Los allegados de José Ángel Serrano, el preso que murió en la prisión de Zuera el pasado 14 de octubre, tras pasar casi media vida entre rejas, siguen reclamando una investigación más exhaustiva sobre las circunstancias de su fallecimiento. Tres meses después, su cadáver sigue en el Instituto de Medicina Legal de Aragón (IMLA), esperando a que se cierre totalmente la vía judicial.

Ayer la que fuera su compañera sentimental, Silvia Encina, compareció en una rueda de prensa en Bilbao (de donde eran ambos) para dar visibilidad al caso. Para ella, la muerte fue calificada como natural «porque lo natural es morir, en las condiciones en que vivía José».

Los familiares cuentan en Aragón con el apoyo y la representación legal de la Asociación Libre de Abogados de Zaragoza (ALAZ), en concreto en este caso con la de Pablo Jiménez, que ayer la acompañó en la rueda de prensa.

Según explicaba el letrado a este diario, en su día solicitaron al Juzgado de Instrucción número 11, que instruía la causa, que se practicaran diligencias complementarias. En el caso de la autopsia, los forenses dictaminaron que la muerte se debió a un «edema agudo de pulmón» -líquido en los pulmones-, que suele derivar de una enfermedad cardíaca.

Pero esta causa primaria, entienden, no fue analizada en la autopsia. Por ello solicitaron que se practicara un análisis histopatológico (de tejidos, al microscopio) y toxicológico completo, lo que además exige la legislación.

El juez, tras las explicaciones de los forenses, entendió que la autopsia había sido correcta, como lo hizo luego la Audiencia Provincial de Zaragoza. Esta aún tiene pendiente pronunciarse sobre otras diligencias solicitadas en el caso, informó ALAZ.

Ayer la pareja del fallecido, Silvia Encina, aseguraba desconocer «dónde está el cadáver y cómo se está conservando», aunque su abogado no tiene dudas de que se custodia en el IMLA.

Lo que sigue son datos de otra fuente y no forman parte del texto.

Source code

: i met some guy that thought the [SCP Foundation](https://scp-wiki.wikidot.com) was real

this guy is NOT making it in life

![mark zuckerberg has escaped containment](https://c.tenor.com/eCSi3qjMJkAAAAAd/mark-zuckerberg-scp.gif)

Según explicó la mujer, Serrano llevaba 18 años en prisión, continuamente en régimen de «aislamiento» por inadaptación a la vida en prisión. En realidad sería en primer grado y, en ocasiones, en aislamiento, ambas clasificaciones con muy pocas horas fuera de la celda y sin apenas contacto con otros reclusos.

Para la pareja, el «mal comportamiento» que le achacaban para mantenerlo aislado era en realidad derivado de trastornos psiquiátricos por su adicción a las drogas, las que le llevaron a prisión.

Entre estas dolencias estaba la ansiedad y la depresión, por las que le administraban fármacos que, según se quejaba la familia, podían causar muerte súbita en las dosis suministradas.

A esta situación se unió, en los últimos meses previos a su muerte, una infección derivada de unas llagas en la boca. Cuando su pareja le fue a visitar por última vez, le encontró alarmantemente delgado, y le contó que sufría síncopes. Pero no logró que cambiaran sus condiciones.

«Nos parece aberrante el sufrimiento que se le infligió, físico y psicológico», consideró la mujer, que denunció que las condiciones son similares para otros presos. Lo mismo que, cree ALAZ, sucede con la investigación de las muertes de reos.